– Но у меня же висит ваша картина, – с полуулыбкой возразила женщина. Она сидела рядом с ним на диване, и он буквально пьянел от этой близости.

В своём роскошном доме она казалась ему какой-то сказочной феей. Беседа их текла под мерное потрескивание поленьев в мраморном камине, отделанном золотыми украшениями.

– Ты – это совсем другое дело, – сказал он, неожиданно для себя переходя на «ты». Прежде он был скуп на комплименты, а теперь буквально рассыпался в них. – Ты умна, проницательна, наконец, очень красива, а потому способна оценить красоту. Люди твоего типа – редкие создания. Можешь себе представить, дорогая Адель, что мои картины большим спросом пользуются у иностранцев, нежели у соотечественников.

В ответ хозяйка с задумчивым видом протянула:

– Настоящих творцов, насколько я знаю, обычно признают после их смерти.

– Тогда мне надо поскорее умереть, – шутливо заключил он и поспешно обернулся на чьи-то быстрые шаги.

К ним приближался молодой симпатичный высокий человек, в чёрном фраке, из-под которого выглядывала белая рубашка. С поклоном он расставил на раскладном столе лёгкую закуску и поставил две большие бутылки с вином.

На правах хозяйки Адель радушно пригласила гостя отведать всё, что было перед ним.

Сама она поднесла к губам миниатюрную рюмочку, а к закуске не притронулась вовсе.

– Кстати, к вопросу о богатстве и бедности. Я, право, не понимаю, почему многие считают, что человек с деньгами абсолютно счастливый, а тот, кто их не имеет, либо имеет мало, – непременно глубоко несчастный. Раньше и я так считала, теперь думаю иначе.

По-моему, всё в мире относительно. Вот у меня сейчас, благодаря отцу, конечно, есть всё, о чём я когда-то мечтала: несколько машин, счета в банке, заграничная вилла, про драгоценности я и не говорю. Ими сейчас уже никого не удивишь.

Но спросите меня: счастлива ли я, и я без доли кокетства отвечу, нет и ещё раз нет.

Напротив, когда ничего существенного не было, а была лишь мечта о богатстве, тогда я была гораздо счастливее.

Вот и получается, что человек счастлив лишь мечтой, то есть, в своём воображении, а когда она исполняется, он пресыщается, становится пустым, как выпотрошенная рыба, и ужасно скучает.

Адель, как она нередко делала, вся искусно выгнулась, точно пружина, затем сладко потянулась и устремила свой взор вверх, созерцая зеркальный потолок. Произнеся свою неожиданную для Быстрова философскую речь, она сделала небольшую паузу, затем вдруг поинтересовалась:

– Ну а как ваша милая провинциалочка поживает? Есть ли от её репетиторства хоть какая-то польза?

Как ни старалась она придать своему голосу совершенно безразличный тон, это ей не удалось, Игорь ясно почувствовал в нём неприязнь, что привело его в недоумение. Ей-то за что недолюбливать малознакомую, скромную девушку, с которой во время случайных их встреч она не обмолвилась и словом. Чем она её так задела? Ничего общего у них нет, впрочем, может, это-то её и беспокоит.

Он живо откликнулся на её вопрос.

– Ты знаешь, толк от её занятий, слава Богу, есть, и немалый. Я и не ожидал, что, благодаря этой серой мышке, у Тимки будут такие заметные сдвиги по математике.
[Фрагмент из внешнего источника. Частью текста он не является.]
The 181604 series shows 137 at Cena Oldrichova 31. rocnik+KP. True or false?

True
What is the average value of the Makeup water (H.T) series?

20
Дети на меня наседают, чтобы этим летом мы все вместе отправились в заграничное путешествие.

При этих его словах хозяйка сразу изменилась в лице: она побледнела, а руки, держащие рюмку с вином, задрожали так, что рюмка опрокинулась, залив содержимым изящное чёрное платье, в которое она переоделась. Не обращая на это внимания, она дрожащим от волнения голосом спросила:

– И вы эту деревенскую особу, с дурными манерами, возьмёте с собой? – в её голосе сквозил такой ужас, словно она услышала о том, что ей принесли мешок, полный змей.